Problem to solve —
Report every line in the listing below where the string "entire" shows up.

Data segment —
BEGIN
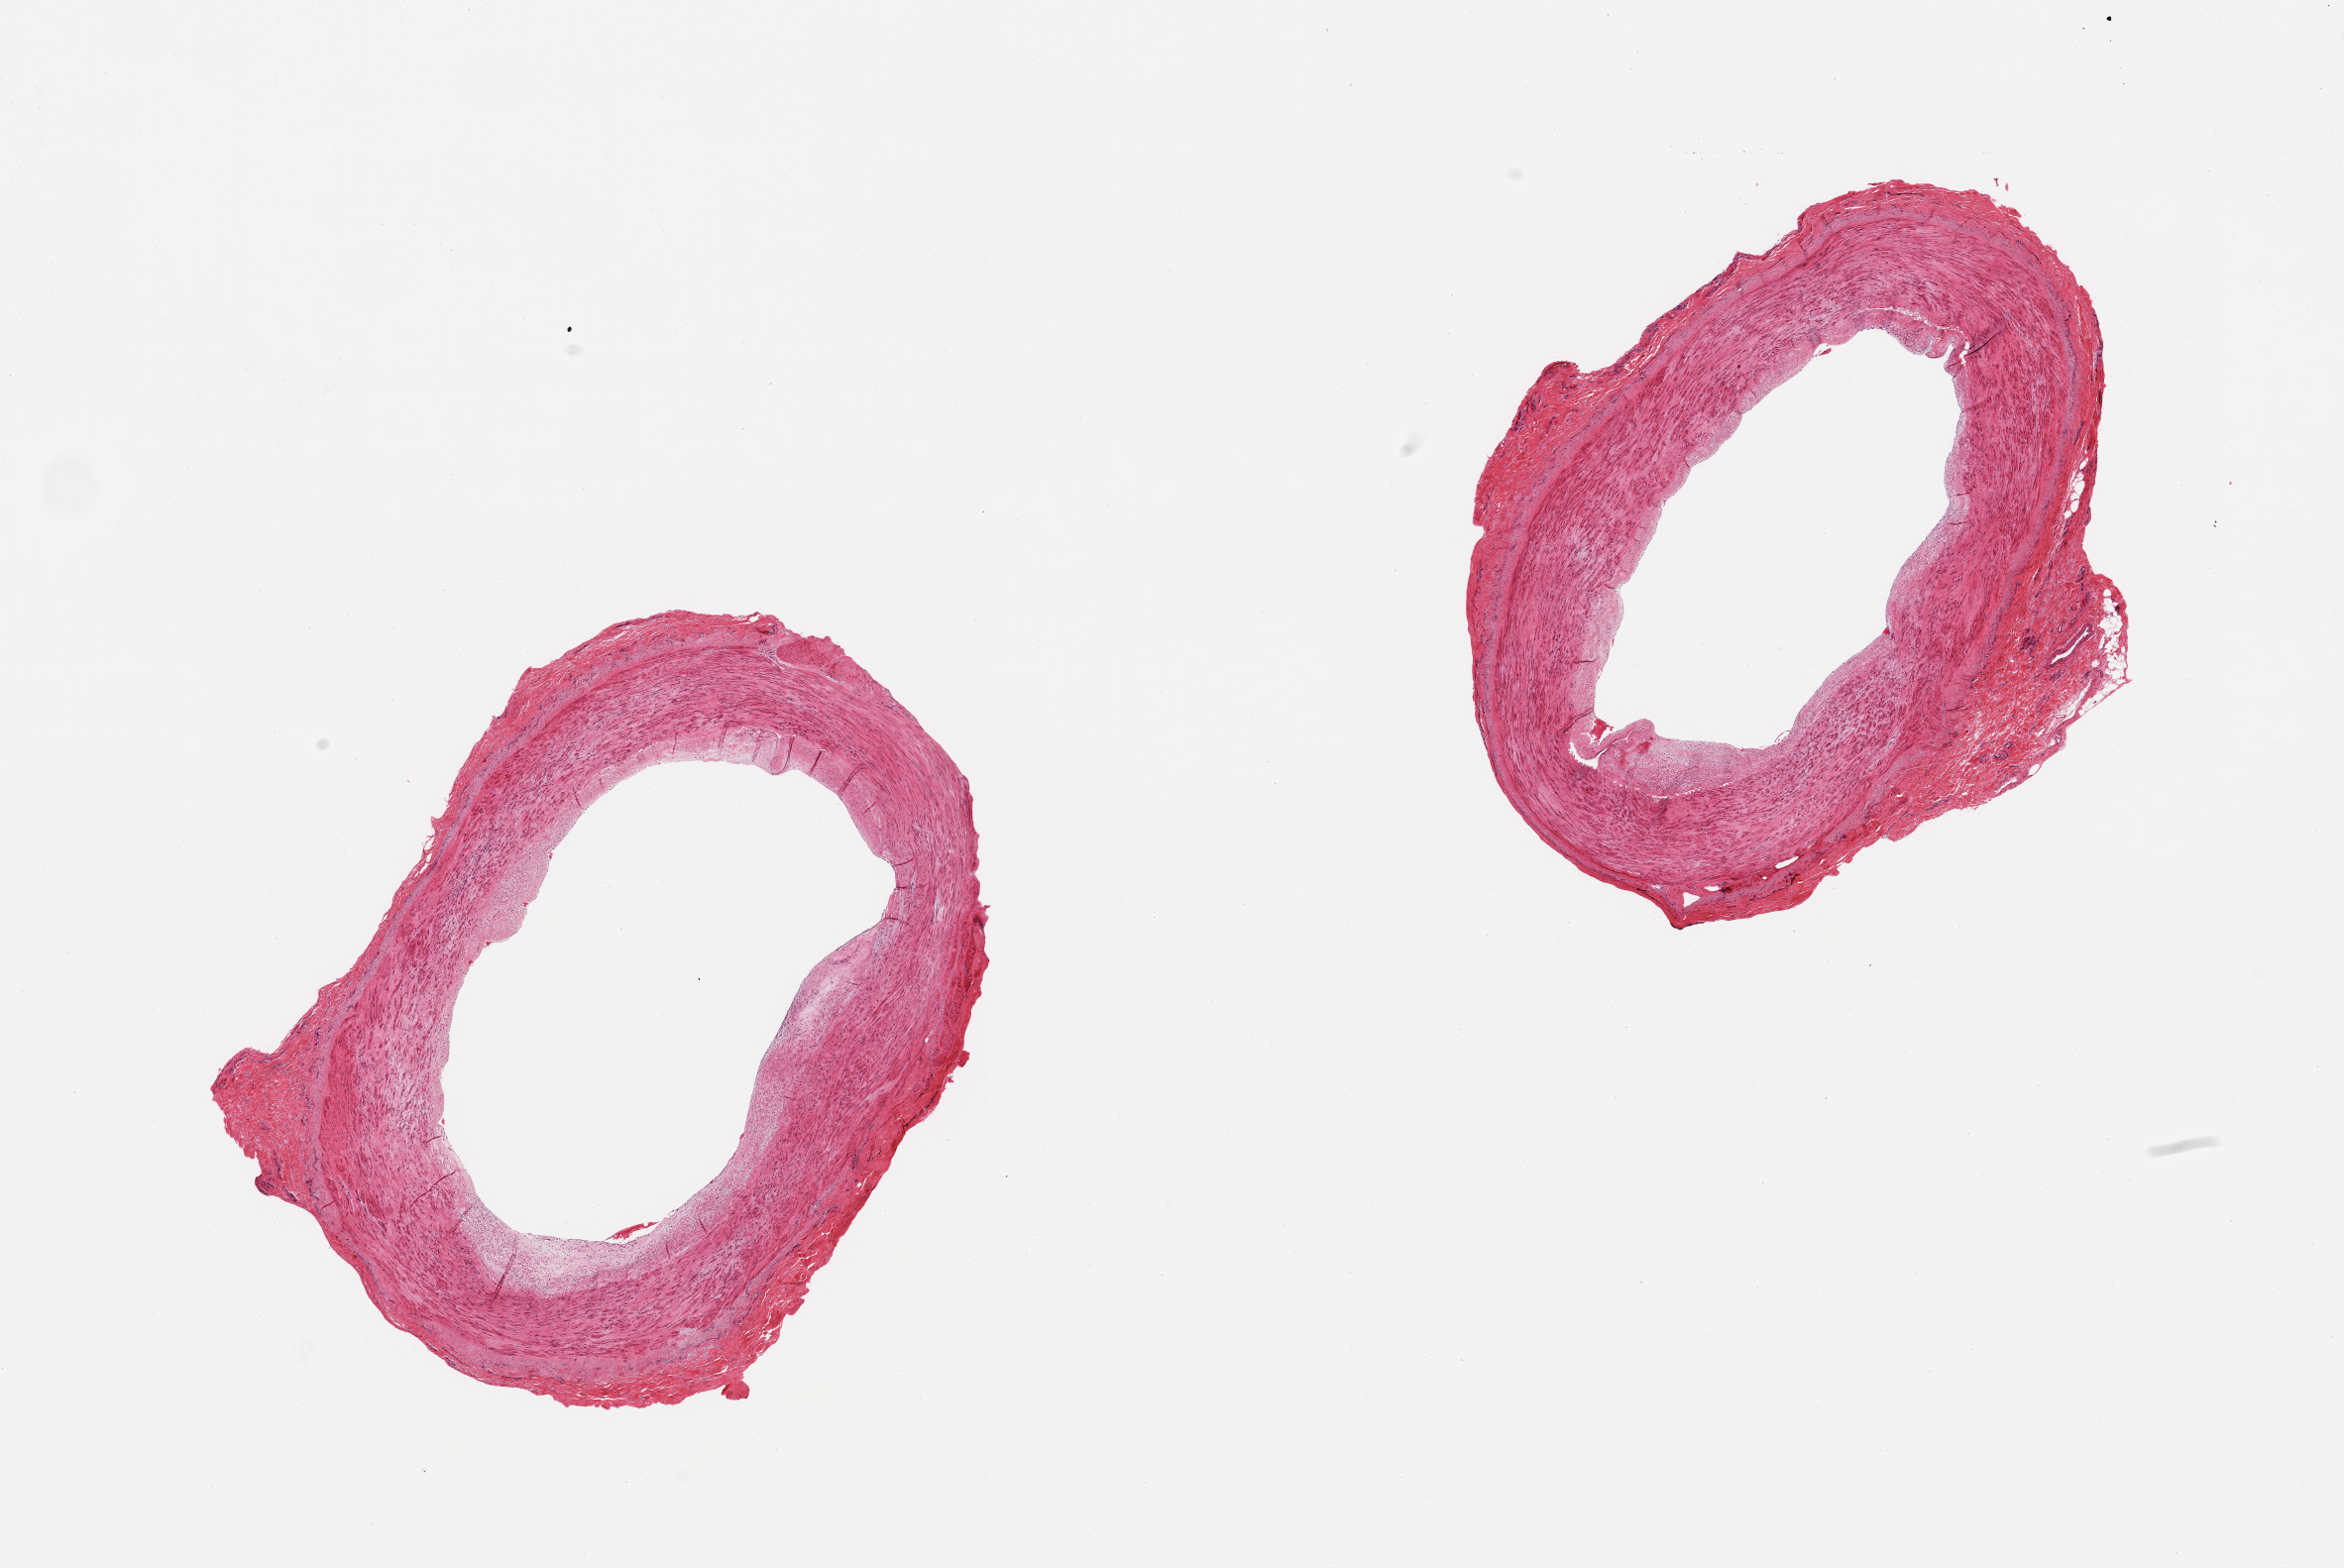
Whole-slide image, haematoxylin and eosin stain, a low-resolution overview of the entire scanned area, about 18.7 x 12.5 mm (acquisition: 20x scan). PAXgene-fixed paraffin-embedded (PFPE) section. Sampled site (target tissue): tibial artery. Tissue donor sample.
Reviewer comment on this tissue sample: 2 pieces, no adherent fat; ~10% occlusive luminal atherosis.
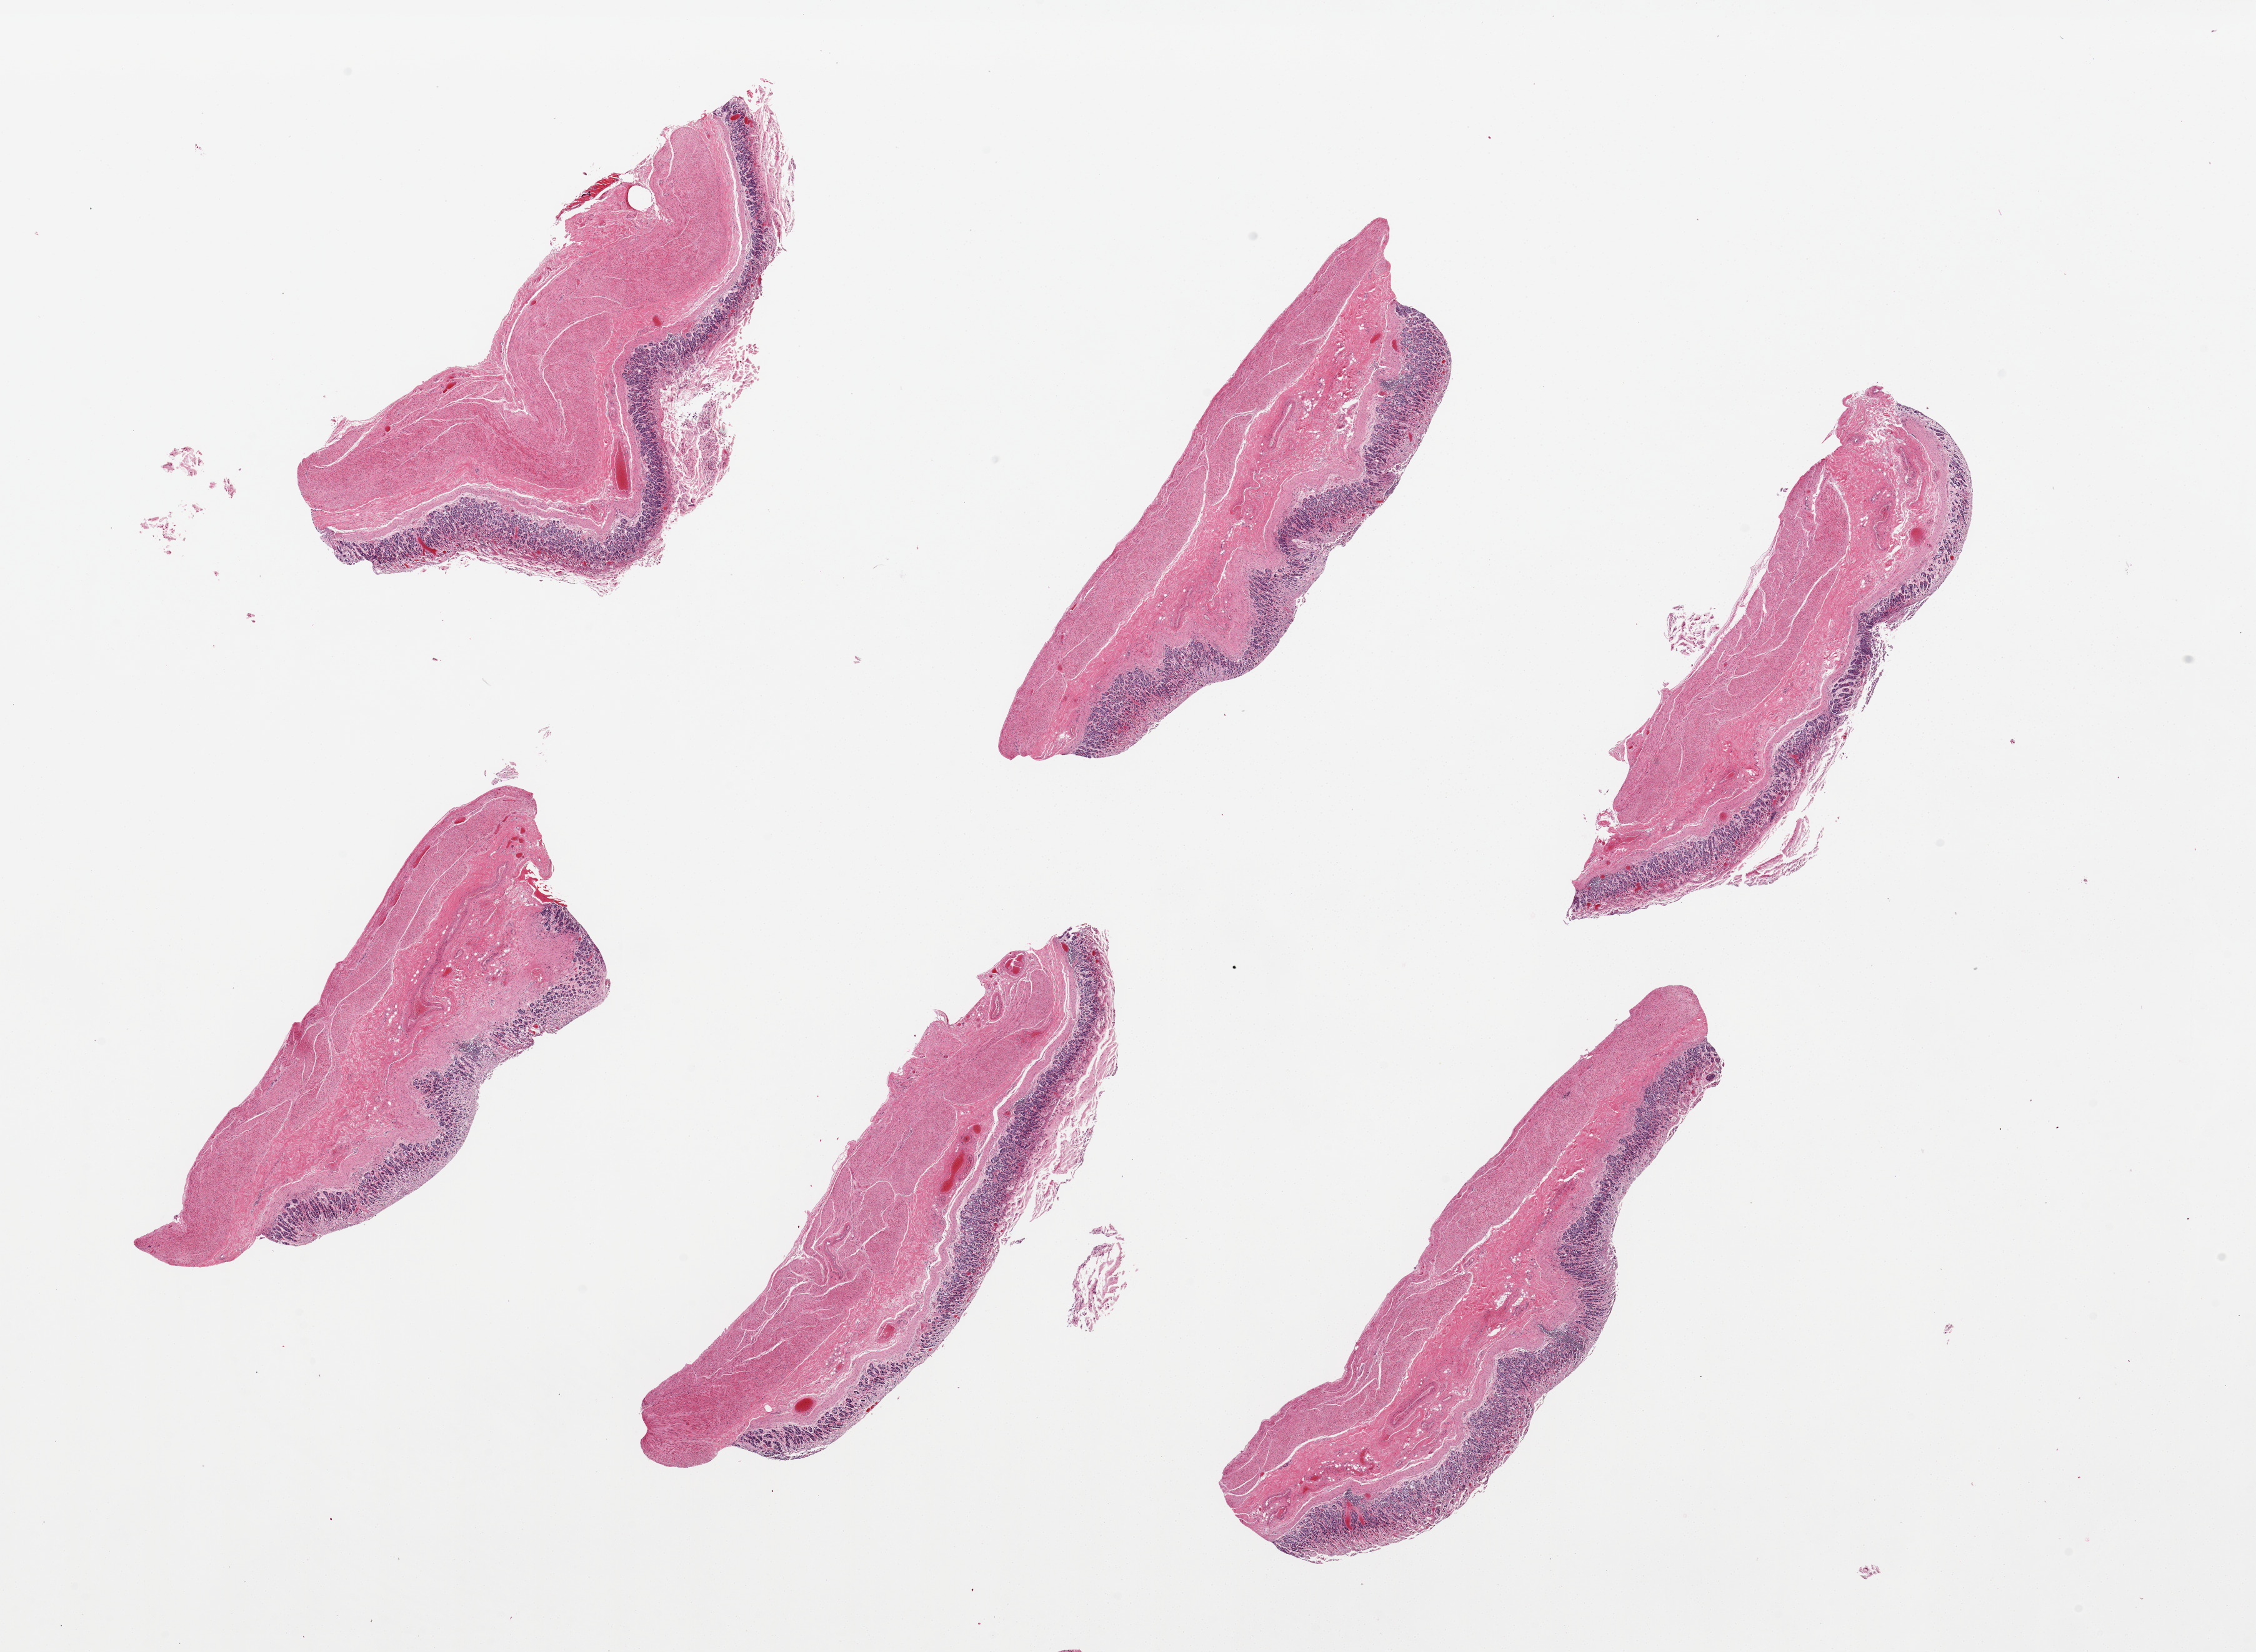
Digitized H&E-stained section, a low-resolution overview of the entire scanned area, about 28.5 x 20.9 mm (from a 20x scan). PAXgene-fixed paraffin-embedded (PFPE) section. Target tissue: stomach. Tissue donor sample. Donor sex: male.
- reviewer comment on this tissue sample: 6 pieces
END
Answer section —
Whole-slide image, haematoxylin and eosin stain, a low-resolution overview of the entire scanned area, about 18.7 x 12.5 mm (acquisition: 20x scan). PAXgene-fixed paraffin-embedded (PFPE) section. Sampled site (target tissue): tibial artery. Tissue donor sample.
Digitized H&E-stained section, a low-resolution overview of the entire scanned area, about 28.5 x 20.9 mm (from a 20x scan). PAXgene-fixed paraffin-embedded (PFPE) section. Target tissue: stomach. Tissue donor sample. Donor sex: male.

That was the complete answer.